“When the Government pay is not sufficient, and low-caste men are promoted, what can an honest man do?” Adam replied, in the very touch and accent of Imam Din; and Strickland’s eyebrows went up.

“You talk too much to the Police, my son,” he said.

“Always. About everything,” said Adam promptly. “They say that when I am an officer I shall know as much as my father.”

“God forbid, little one!”

“They say, too, that you are as clever as Shaitan [the Evil One], to know things.”

“They say that, do they?” and Strickland looked pleased. His pay was small, but he had his reputation, and it was dear to him.

“They say also—not to me, but to one another when they eat rice behind the wall—that in your own heart you esteem yourself as wise as Suleiman [Soloman], who was cheated by Shaitan.”

This time Strickland did not look so pleased. Adam, in all innocence, launched into a long story about Suleiman-bin-Daoud, who once, out of vanity, pitted his wits against Shaitan, and because God was not on his side Shaitan sent “a little devil of low caste,” as Adam put it, who cheated him utterly and put him to shame before “all the other Kings.”

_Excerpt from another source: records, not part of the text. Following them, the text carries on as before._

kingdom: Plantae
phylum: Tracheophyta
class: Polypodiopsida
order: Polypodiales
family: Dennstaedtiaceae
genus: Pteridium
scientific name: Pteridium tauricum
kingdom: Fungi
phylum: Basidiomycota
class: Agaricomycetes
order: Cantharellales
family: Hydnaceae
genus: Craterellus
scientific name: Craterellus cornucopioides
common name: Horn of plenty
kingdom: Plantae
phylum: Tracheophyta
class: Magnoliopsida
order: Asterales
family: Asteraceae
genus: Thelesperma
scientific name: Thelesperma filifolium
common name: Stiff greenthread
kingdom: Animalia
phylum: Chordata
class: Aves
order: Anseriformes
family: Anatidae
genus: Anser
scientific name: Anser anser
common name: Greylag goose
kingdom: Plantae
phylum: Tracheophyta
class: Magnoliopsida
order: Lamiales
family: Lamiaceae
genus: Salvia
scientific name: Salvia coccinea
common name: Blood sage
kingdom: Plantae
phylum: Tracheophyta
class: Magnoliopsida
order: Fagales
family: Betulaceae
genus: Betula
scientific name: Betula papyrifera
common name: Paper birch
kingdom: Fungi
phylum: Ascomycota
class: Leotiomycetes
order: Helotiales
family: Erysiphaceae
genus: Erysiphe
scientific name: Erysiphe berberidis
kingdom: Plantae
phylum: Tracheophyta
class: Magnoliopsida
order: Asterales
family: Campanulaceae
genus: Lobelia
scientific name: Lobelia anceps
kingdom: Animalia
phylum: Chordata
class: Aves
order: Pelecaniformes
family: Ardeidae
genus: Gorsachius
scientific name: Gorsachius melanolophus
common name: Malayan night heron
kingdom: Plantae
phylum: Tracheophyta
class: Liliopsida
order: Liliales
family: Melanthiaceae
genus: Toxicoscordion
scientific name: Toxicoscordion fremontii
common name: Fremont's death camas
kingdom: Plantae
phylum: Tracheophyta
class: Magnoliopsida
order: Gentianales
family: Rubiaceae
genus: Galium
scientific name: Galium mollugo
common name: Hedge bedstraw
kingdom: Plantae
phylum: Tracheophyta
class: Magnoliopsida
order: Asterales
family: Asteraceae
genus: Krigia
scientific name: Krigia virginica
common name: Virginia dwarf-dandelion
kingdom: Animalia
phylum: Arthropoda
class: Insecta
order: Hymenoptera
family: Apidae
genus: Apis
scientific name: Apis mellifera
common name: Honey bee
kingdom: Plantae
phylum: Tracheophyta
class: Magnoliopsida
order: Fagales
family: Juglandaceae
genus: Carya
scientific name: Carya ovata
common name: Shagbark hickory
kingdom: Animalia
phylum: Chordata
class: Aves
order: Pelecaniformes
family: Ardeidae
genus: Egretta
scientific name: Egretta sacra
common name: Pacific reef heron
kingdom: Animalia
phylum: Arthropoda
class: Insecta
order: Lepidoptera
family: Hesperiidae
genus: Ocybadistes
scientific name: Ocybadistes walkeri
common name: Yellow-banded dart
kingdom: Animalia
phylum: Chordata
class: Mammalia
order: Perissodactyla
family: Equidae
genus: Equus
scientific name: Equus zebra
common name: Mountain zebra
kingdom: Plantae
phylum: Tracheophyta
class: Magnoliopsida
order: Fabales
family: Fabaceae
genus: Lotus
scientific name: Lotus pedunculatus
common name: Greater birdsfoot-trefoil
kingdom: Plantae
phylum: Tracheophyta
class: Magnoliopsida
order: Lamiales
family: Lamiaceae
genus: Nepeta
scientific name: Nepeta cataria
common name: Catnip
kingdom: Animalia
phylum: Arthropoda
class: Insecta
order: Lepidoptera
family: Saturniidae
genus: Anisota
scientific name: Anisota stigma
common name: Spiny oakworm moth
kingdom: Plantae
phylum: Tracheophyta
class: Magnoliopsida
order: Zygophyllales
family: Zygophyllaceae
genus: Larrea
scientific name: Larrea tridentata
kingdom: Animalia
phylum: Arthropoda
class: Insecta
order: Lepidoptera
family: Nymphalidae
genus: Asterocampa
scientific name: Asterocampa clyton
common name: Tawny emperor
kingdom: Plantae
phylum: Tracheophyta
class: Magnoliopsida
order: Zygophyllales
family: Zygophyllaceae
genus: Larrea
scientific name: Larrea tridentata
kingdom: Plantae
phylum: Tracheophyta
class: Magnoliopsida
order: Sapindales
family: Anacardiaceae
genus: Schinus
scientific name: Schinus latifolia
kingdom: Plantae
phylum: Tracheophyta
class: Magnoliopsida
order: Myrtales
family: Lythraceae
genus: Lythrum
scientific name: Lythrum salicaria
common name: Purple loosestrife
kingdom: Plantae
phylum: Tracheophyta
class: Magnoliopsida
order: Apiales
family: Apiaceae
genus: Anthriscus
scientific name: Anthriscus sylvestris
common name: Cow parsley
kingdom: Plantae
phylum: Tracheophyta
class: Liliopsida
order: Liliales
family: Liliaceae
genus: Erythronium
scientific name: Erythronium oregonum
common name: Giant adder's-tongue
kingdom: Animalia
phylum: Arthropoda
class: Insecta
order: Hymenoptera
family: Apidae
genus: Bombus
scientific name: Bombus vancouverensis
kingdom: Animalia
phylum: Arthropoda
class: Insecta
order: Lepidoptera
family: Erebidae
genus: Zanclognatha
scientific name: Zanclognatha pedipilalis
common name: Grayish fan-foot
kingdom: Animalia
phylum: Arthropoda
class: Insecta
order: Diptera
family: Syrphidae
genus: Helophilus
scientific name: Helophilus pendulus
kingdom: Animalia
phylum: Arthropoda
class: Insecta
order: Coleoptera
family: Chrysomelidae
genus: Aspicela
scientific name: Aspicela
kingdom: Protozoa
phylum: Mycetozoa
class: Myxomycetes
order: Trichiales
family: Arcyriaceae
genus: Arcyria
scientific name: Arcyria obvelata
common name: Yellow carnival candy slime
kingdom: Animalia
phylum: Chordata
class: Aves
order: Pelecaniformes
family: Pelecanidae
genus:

“By Gum!” said Strickland, when the tale was done, and went away, while Adam took me to task for laughing at Imam Din’s stories. I did not wonder that he was called Huzrut Adam, for he looked old as all time in his grave childhood, sitting cross-legged, his battered little helmet far at the back of his head, his forefinger wagging up and down, native fashion, and the wisdom of serpents on his unconscious lips.

That May he went up to Dalhousie with his mother, and in those days the journey ended in fifty or sixty miles of uphill travel in a doolie or palanquin along a road winding through the Himalayas. Adam sat in the doolie with his mother, and Strickland rode and tied with me, a spare doolie following. The march began after we got out of the train at Pathankot, in a wet hot night among the rice and poppy fields.